Outside your industry. While industry events provide insights into your industry and competitors, sometime the best ideas or best practices come from outside your industry. Best in class may be far better than best in your industry. Be open to attending occasional events outside your industry as well. I tried to attend one or two such events per year for perspective.

3. Work with vendor partners

Existing vendors. They may be able to provide advance notice of products or features in their pipeline, possibly under nondisclosure agreements. Explore if you, as a valued customer, might have a window into their innovation. They may also share the contact information of customers who are early adopters, another source of information on forthcoming products and early experiences.

New vendors. These, too, may also provide insight into the industry and who is doing what. While not your vendor, this may be an existing vendor for your competitor. The vendor may have competitive knowledge and may share what is being worked on in the industry and with competitors.

4. Read and research

Competitors may publish articles or be quoted in magazines. Review technology magazines (Computerworld, InformationWeek, CIO magazine) and industry magazines (in healthcare, Healthcare IT News).

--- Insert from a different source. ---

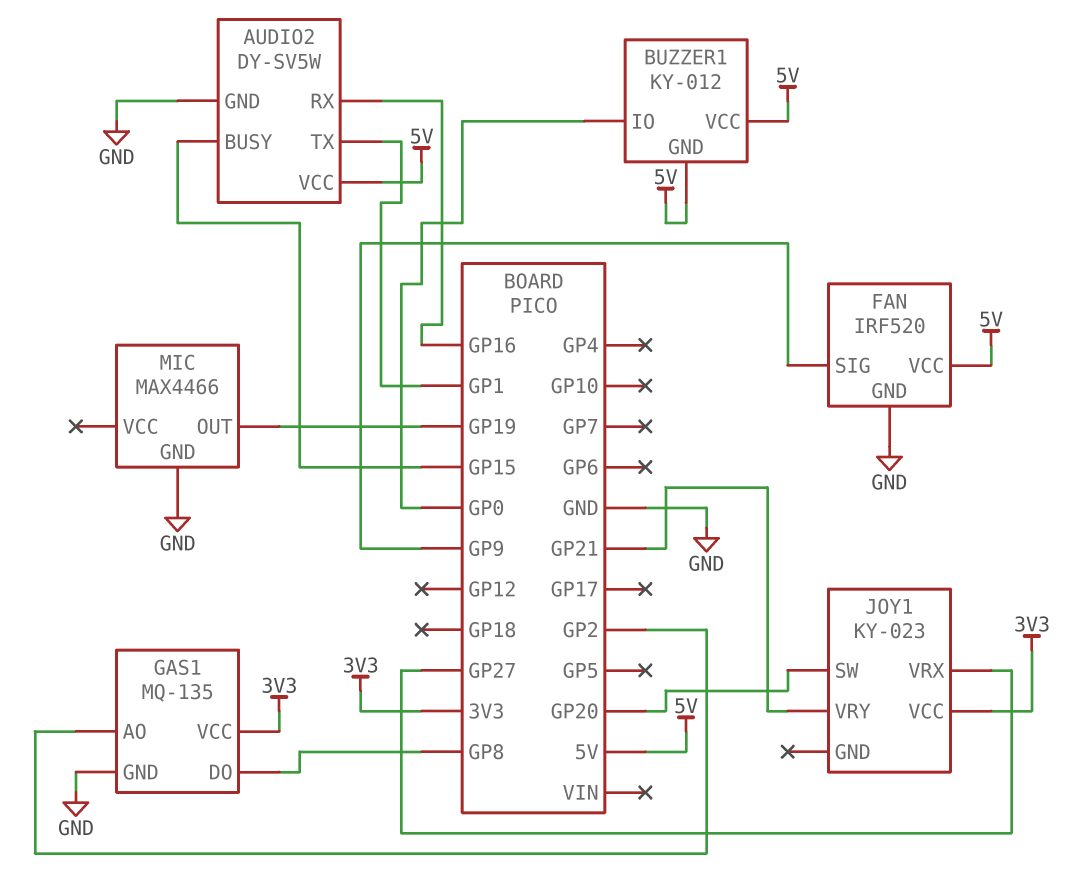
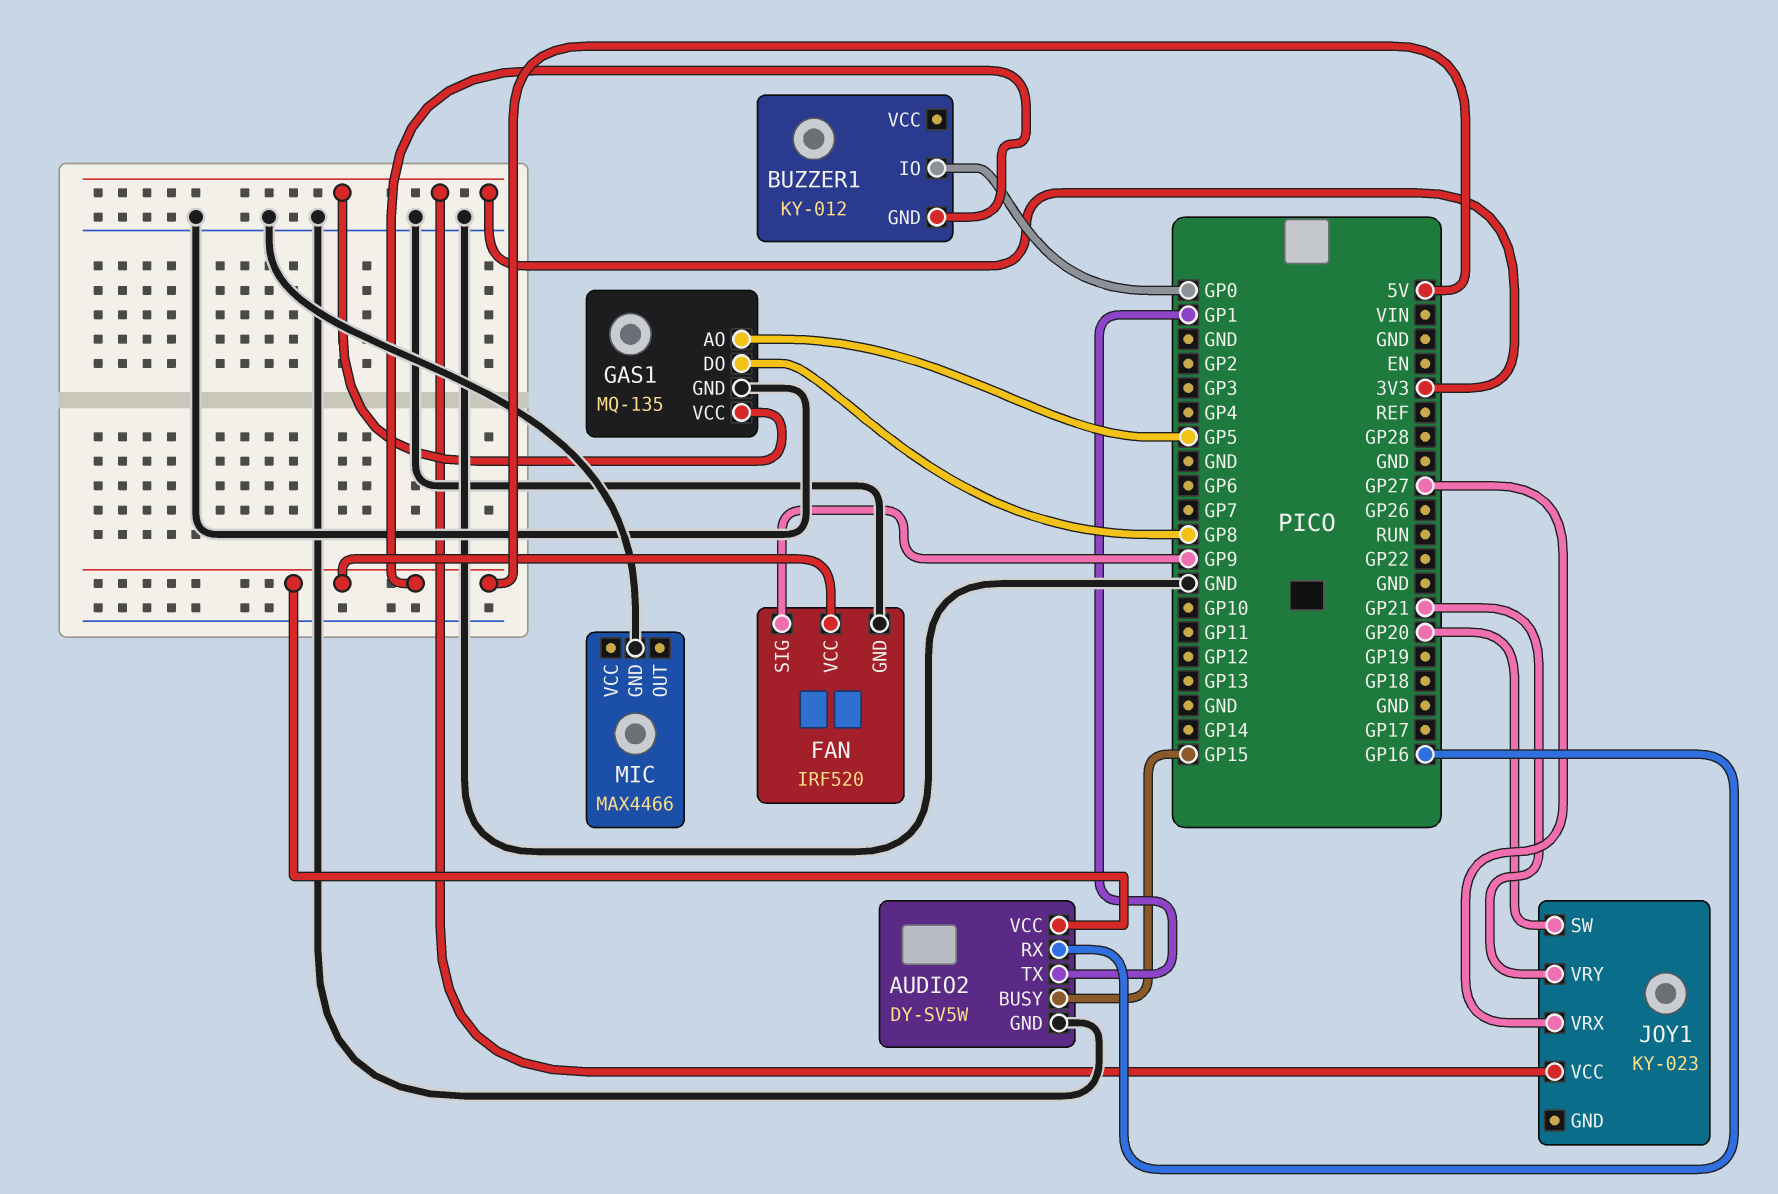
BUZZER1 pin VCC: 5V -> none
GAS1 pin AO: GP2 -> GP5
MIC pin OUT: GP19 -> none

Search online sources for industry themes, your competitors or even individuals. For example, a megasearch engine like www.dogpile.com (I did not name it) searches the web using multiple search engines.

Take surveys, like SIM IT Trends Survey or vendor-specific surveys, so you can learn and use the results. Surveys can provide insights into overall direction and trends.

5. Industry analysts

Analysts like Gartner and IDC are good sources for industry benchmarks, like uptime in healthcare or IT budget as a percent of revenue.

For example, we learned from an analyst that we had already achieved best-in-class uptime in the healthcare industry. Couple that with known outages for our competitors, and we had a complete story to share with the board.

Benchmarks on IT budget as a percent of revenue adds perspective when you are making your case to the CFO at budget time.

6.Ask your competitors

If you are struggling to find competitive data, you can also try asking. For example, ask "I'm struggling with maintenance costs. Are you experiencing that?" Your competitors may or may not respond, but you won't know unless you ask. As I quoted Mahatma Gandhi in my earlier article on technology contracts, "If you don’t ask, you don't get."

Now what?

Once you have gathered competitive intelligence, how do you go about using it?

Identify gaps. And allocate resources accordingly.

  • Is the gap an area of differentiation? Can marketing use this as a competitive edge in growing the business? It may be worth allocating resources and attention to maintaining the gap.
  • If you are ahead, how big is the gap? For example, in patient portal usage, if a competitor is not gaining, is it worth spending money and resources to make the gap bigger? Maybe not.
  • If you are behind, it may be worth the effort to close the gap. A narrow gap may not be a differentiator; a large gap may be one.

New products. Is it a race to be first to market? Use your competitive intelligence to assess where others are in the race to a new product. While we were first in our market frequently, what I remember vividly is the time we were second by one day. There is less glory when second, even if by a day.

"Hit 'em where they ain't." William Henry Keeler was one of the best Major League Baseball hitters of all time, and known for this advice, "Keep your eye clear, and hit 'em where they ain't." With knowledge of what your competitors are notdoing, you have an opportunity to invest.

For example, I saw data analytics as an opportunity for a competitive edge. We invested in staffing and technology to make gains in data analytics.

Results

Using the techniques in this article, we were able to achieve:

  • National recognition in data analytics, including top honors in data analytics across all industries by a national publication.
  • Best in class uptime in healthcare, maintaining that level for four consecutive years.
  • Best in class patient portal utilization, per vendor feedback.
  • Best in class IT budget, as a percentage of revenue, based on benchmarks from both user group surveys and industry analysts.